Esplora il materiale -
1: Nel brano sull'asterisco, quale fonte definisce l'asterisco una forma di rispetto anti-sessista?
2: Prosegui il brano sull'asterisco a partire dall'ultima frase riportata.

Brano del documento -
═══
Quanto era bello l’asterisco ai tempi delle puntualizzazioni, quando ci ricordava con una nota a piè di pagina la precisazione da tenere in considerazione. Adesso l’asterisco spopola a difesa del genere: contro il maschile indifferenziato, una forma di rispetto anti-sessista secondo la Treccani.
Il dibattito non è nuovo, da un paio di anni è facile intercettare articoli quali:
Di recente su un tema molto più ampio sono intervenuti diversi intellettuali tra i quali J.K. Rowling, Margaret Atwood, Noam Chomsky, Salman Rushdie, Ian Buruma e Anne Applebaum contro le censure del politicamente corretto.
A parlarne è anche Pierluigi Battista in un articolo pubblicato sul Corsera nel quale diffusamente si ripercorrono gli ostacoli che ad oggi vivono le statue di Colombo e Churchill per rimanere erette, oppure quanto siano vicine ad un secondo rogo uncinato il Tito Andronico di Shakespeare, Lolita di Nabokov o il Grande Gatsby di Fitzgerald.
Tornando all’asterisco, mannaggia all’italiano, ma purtroppo non ha ereditato il comodo neutro dal genitore Latino; la parità e l’uguaglianza di genere scritta nero su bianco dobbiamo dunque conquistarla attraverso escamotage come, ad esempio, l’asterisco.
Ma quella dell’asterisco (o altre puttanate simili) non deve essere una scelta obbligata; la sensibilità di ciascun redattore deve essere lasciata libera di esprimersi secondo il proprio parametro e gusto estetico (la lingua è anche questo) passando per buona anche l’ipotesi di mandare a fanculo l’asterisco e senza offese per nessuno.
═══
Dati riportati -
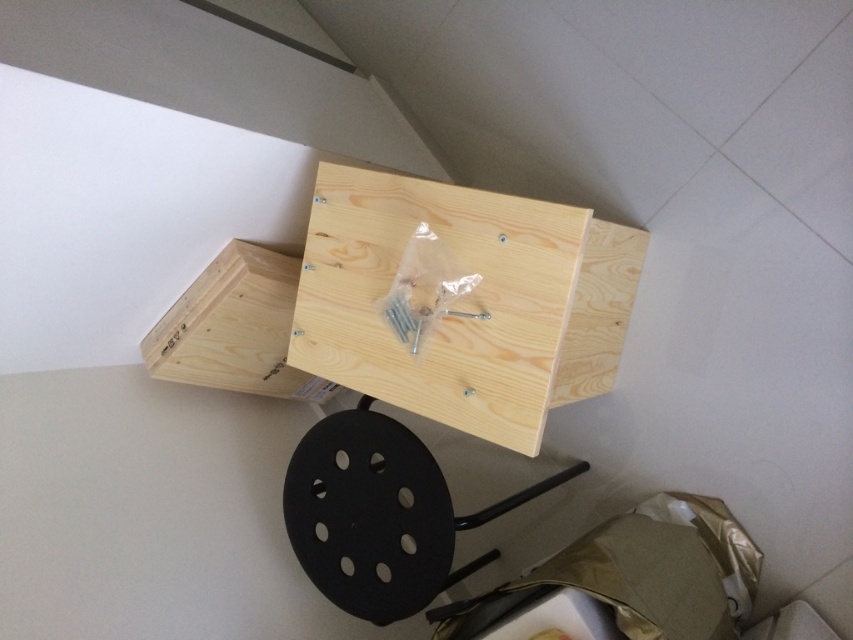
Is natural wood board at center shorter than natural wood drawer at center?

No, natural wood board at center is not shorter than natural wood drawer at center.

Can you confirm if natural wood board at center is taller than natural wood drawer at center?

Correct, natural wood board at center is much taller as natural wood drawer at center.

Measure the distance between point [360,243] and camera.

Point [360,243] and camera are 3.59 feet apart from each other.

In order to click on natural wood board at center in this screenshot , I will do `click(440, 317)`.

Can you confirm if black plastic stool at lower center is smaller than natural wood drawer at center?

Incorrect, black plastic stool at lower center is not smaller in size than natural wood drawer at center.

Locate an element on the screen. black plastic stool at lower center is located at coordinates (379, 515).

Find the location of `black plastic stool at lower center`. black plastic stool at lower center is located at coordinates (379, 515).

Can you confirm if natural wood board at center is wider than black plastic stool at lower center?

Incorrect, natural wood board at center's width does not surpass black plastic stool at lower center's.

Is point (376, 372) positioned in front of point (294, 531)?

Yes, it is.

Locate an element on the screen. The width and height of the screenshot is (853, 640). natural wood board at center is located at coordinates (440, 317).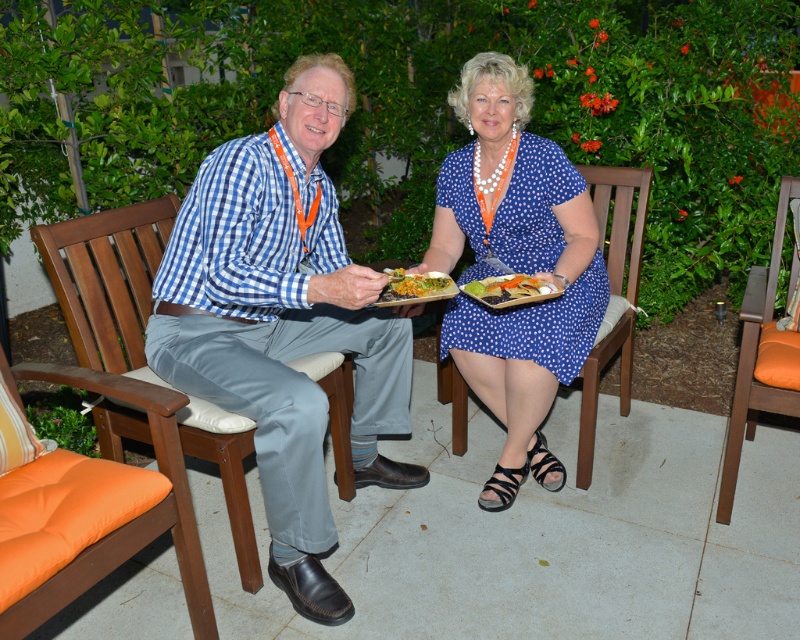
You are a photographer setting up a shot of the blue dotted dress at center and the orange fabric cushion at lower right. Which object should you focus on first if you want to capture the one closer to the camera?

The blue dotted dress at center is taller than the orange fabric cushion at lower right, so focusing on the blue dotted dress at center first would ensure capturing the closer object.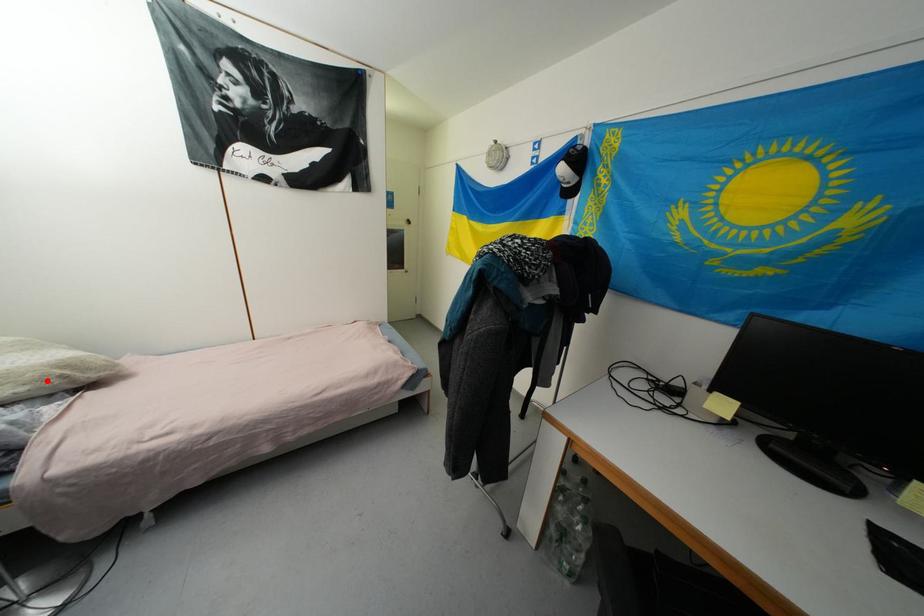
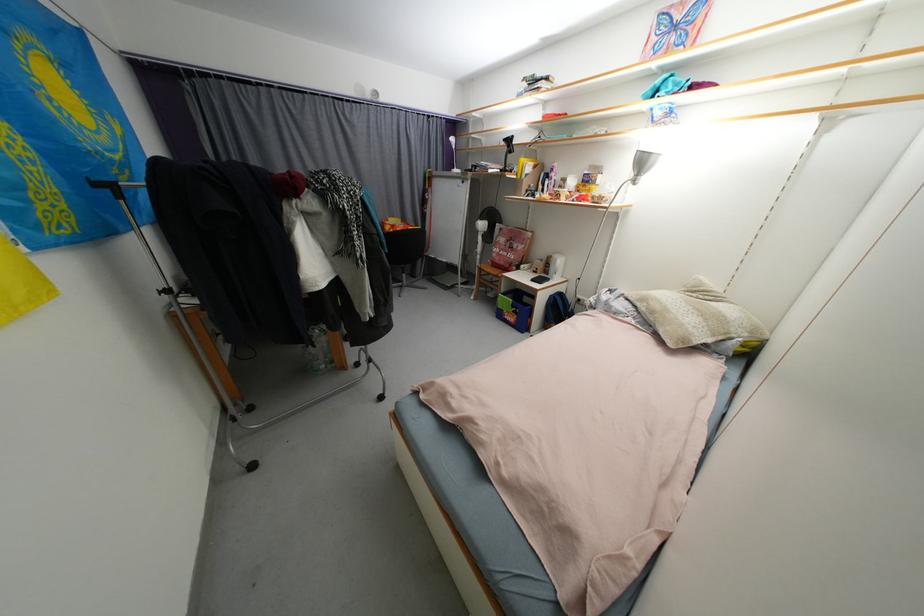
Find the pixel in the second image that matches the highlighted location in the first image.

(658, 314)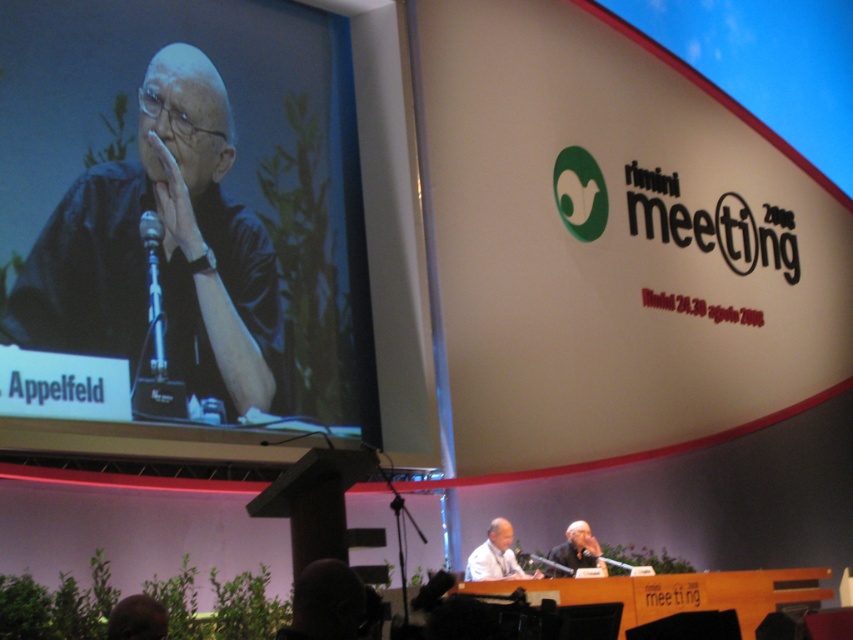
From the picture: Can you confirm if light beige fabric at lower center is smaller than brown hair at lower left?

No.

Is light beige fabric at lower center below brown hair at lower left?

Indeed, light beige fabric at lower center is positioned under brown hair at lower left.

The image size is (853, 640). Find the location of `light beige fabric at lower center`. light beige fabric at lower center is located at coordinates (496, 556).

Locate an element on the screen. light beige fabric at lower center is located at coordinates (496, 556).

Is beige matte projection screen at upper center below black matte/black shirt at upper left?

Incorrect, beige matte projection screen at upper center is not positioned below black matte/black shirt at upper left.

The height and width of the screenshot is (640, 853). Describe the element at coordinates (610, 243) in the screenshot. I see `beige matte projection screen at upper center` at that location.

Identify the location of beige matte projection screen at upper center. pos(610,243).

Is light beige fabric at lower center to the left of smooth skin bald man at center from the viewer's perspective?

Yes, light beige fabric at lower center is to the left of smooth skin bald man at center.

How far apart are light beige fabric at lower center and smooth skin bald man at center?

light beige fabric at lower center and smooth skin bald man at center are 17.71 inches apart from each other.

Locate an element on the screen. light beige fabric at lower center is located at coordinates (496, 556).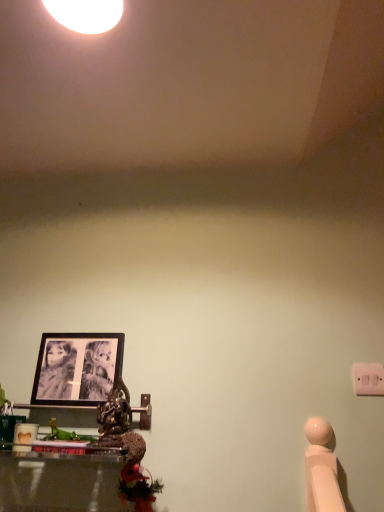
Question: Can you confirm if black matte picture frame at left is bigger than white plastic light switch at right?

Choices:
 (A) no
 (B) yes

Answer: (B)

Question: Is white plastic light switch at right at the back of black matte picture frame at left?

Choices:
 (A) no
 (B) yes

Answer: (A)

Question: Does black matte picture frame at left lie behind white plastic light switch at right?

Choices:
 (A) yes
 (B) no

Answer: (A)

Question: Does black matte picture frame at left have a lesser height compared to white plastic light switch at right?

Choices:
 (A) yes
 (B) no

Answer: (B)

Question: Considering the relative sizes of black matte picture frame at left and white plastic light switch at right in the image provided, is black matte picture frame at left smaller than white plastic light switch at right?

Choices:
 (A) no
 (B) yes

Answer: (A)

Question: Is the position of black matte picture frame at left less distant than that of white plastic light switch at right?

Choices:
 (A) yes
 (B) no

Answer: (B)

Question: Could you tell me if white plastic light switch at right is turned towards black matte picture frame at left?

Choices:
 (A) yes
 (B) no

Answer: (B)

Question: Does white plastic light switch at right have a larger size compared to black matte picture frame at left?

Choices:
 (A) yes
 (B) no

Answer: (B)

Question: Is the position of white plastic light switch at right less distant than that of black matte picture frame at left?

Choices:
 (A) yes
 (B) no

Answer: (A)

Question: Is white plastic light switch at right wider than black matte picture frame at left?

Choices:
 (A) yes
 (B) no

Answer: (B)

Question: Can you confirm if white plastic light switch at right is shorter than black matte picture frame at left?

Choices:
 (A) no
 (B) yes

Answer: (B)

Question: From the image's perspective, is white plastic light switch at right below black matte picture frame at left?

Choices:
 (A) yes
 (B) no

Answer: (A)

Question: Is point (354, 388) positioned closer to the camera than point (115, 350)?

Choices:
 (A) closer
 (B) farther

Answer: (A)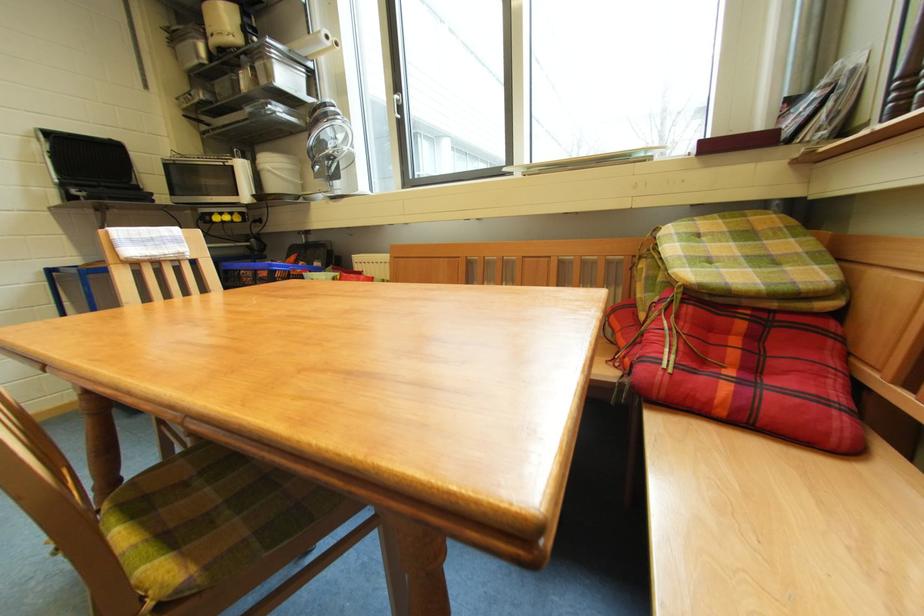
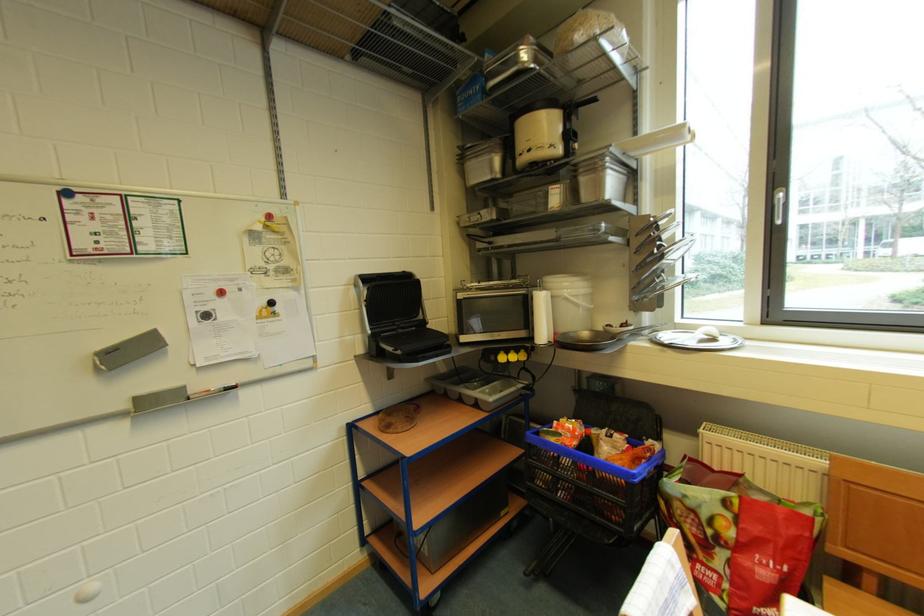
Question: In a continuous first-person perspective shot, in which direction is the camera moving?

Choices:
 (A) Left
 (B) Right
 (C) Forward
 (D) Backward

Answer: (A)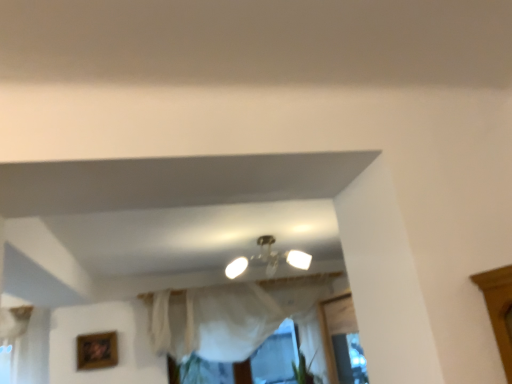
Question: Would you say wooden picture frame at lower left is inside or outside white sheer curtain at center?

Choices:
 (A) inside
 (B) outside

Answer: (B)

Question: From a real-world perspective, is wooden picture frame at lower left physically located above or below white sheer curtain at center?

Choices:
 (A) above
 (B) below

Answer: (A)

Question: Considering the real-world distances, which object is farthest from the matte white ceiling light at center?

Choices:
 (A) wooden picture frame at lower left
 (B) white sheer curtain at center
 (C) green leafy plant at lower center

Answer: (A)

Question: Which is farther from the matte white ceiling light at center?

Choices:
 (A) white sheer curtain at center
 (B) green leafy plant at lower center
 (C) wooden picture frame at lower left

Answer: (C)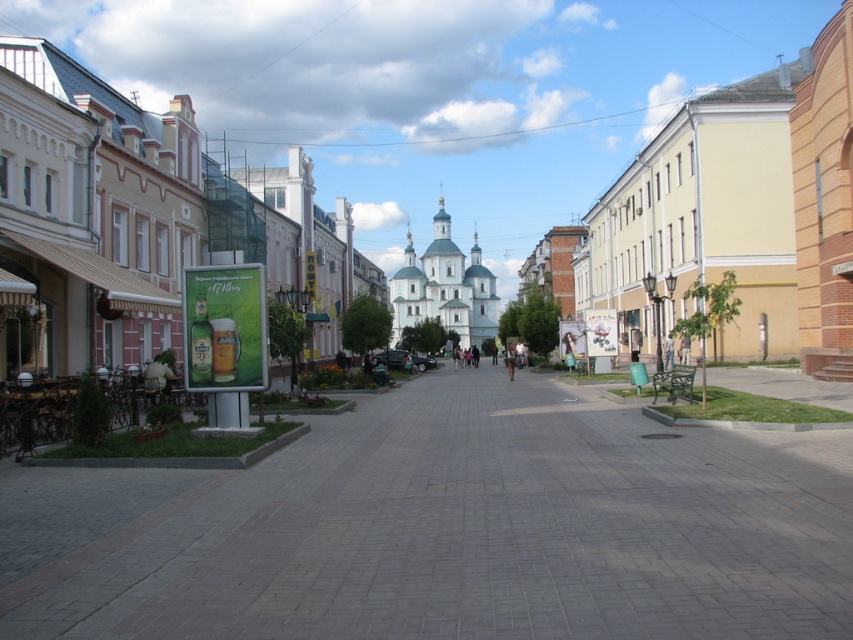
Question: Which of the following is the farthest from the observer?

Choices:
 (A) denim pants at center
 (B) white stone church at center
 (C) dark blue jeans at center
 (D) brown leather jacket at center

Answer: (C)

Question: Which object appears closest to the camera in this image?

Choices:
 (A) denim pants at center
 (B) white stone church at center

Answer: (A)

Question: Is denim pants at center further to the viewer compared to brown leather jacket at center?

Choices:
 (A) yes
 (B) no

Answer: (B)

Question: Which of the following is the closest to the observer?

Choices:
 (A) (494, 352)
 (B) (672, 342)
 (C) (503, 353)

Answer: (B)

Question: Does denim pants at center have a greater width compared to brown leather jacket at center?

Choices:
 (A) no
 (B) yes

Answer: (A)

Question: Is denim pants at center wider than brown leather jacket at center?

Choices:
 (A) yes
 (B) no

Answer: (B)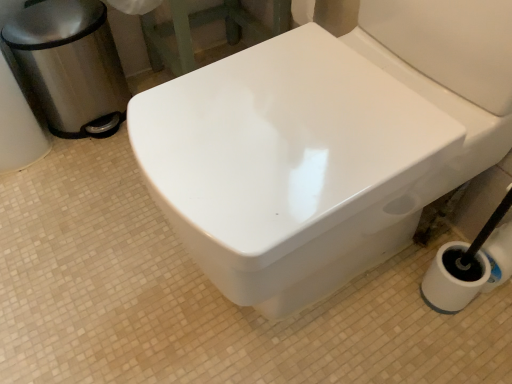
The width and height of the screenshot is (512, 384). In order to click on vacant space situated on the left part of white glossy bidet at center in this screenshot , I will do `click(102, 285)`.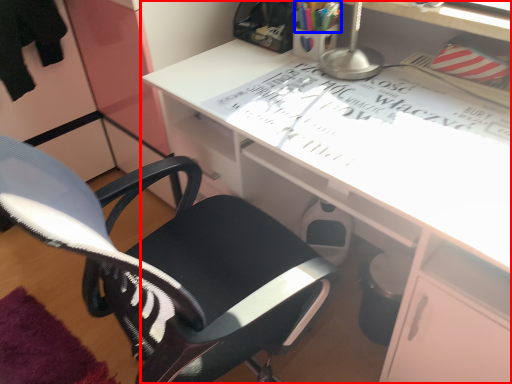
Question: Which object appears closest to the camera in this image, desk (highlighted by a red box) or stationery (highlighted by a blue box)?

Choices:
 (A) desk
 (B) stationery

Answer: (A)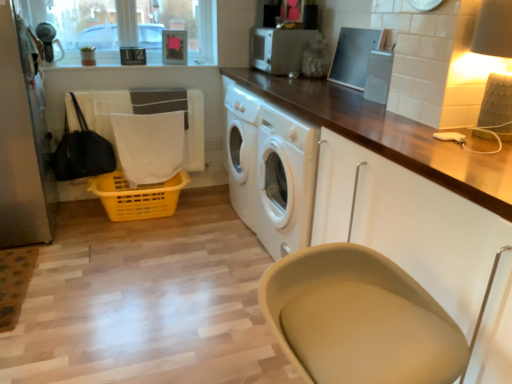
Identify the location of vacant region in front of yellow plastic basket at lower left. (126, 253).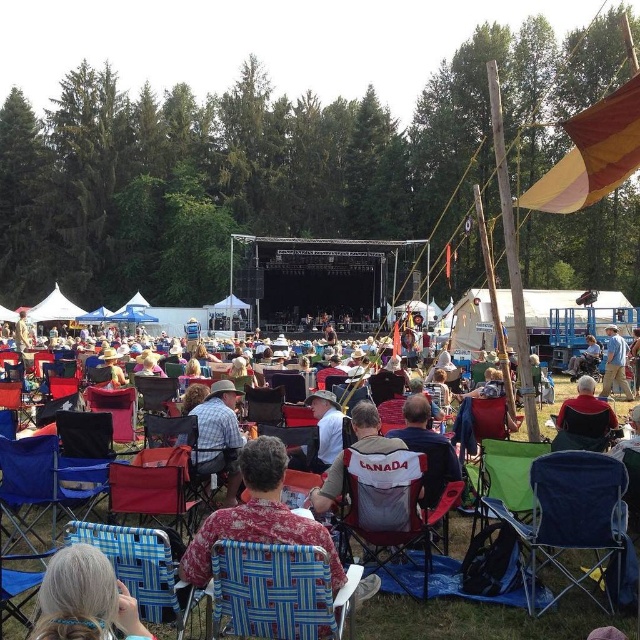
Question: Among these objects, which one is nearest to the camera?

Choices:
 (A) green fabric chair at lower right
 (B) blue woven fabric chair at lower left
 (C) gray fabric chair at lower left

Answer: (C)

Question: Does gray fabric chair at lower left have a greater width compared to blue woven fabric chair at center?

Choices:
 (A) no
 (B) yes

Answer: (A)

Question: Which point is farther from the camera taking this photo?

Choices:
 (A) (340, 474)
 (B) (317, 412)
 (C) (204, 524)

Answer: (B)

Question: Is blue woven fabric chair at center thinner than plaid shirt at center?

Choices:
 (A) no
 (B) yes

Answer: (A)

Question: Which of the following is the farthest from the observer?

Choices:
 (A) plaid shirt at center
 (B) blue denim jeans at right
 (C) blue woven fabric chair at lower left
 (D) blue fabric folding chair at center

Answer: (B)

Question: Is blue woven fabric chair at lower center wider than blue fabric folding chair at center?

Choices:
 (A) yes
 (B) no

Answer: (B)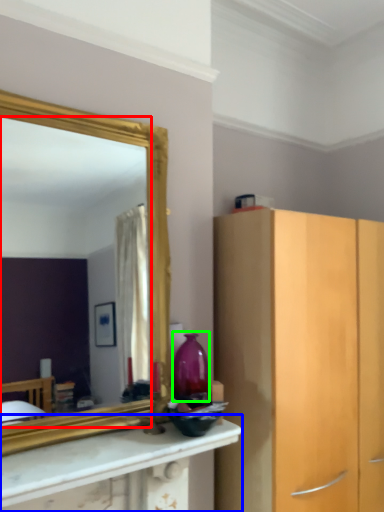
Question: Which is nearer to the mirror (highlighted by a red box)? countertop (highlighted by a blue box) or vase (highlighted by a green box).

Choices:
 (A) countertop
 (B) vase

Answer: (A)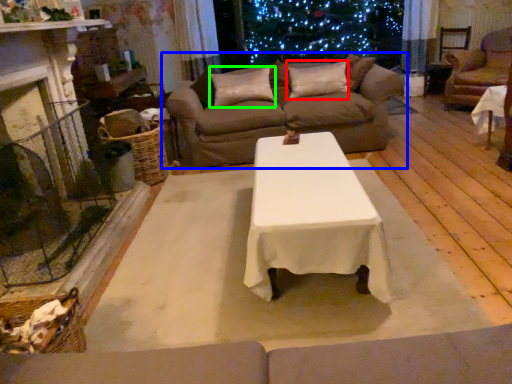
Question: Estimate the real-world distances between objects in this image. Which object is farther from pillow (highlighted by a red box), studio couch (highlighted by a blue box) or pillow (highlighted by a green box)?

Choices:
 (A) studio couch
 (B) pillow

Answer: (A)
═══
Le tue risposte -
1: La Treccani.

2:
Nella mia classifica top dei termini super fastidiosi, ben oltre l’asterisco (che personalmente amo, i.e. asterisco Pride Palermo che mi ha tenuto per un anno compagnia sul mio quaderno, vedi foto), includo:
1. Avvocata
2. Sindaca
Se questo è l’andazzo, allora auspico che si introduca ben presto Piloto, almeno per esorcizzare la mia paura al volo in ragione dell’ingiustificato, atavico e  sessista proverbio di donna al volante pericolo costante. Per dire una suprema banalità, penso che sia più gratificante sentirsi dire brava piuttosto che sindaca o avvocata (mamma mia che torciglioni alla panza).
La lingua si sa, segue il suo corso, e può essere tagliente e offensiva solo quando volutamente la si usa come arma e, nel caso del bullismo, può e sa uccidere. Nell’incedere della quotidiana e dannata vita di un redattore o di un burocrate, evitiamo loro l’ulteriore accanimento del politicamente corretto, facendoli grondare di terrore per ogni termine usato in uno scritto. Badiamo, invece, al moralismo di sostanza, quello concreto che nei fatti esplica i maggiori risultati in termini di parità di genere.
Domandiamoci allora perché non abbiamo mai avuto una donna premier*.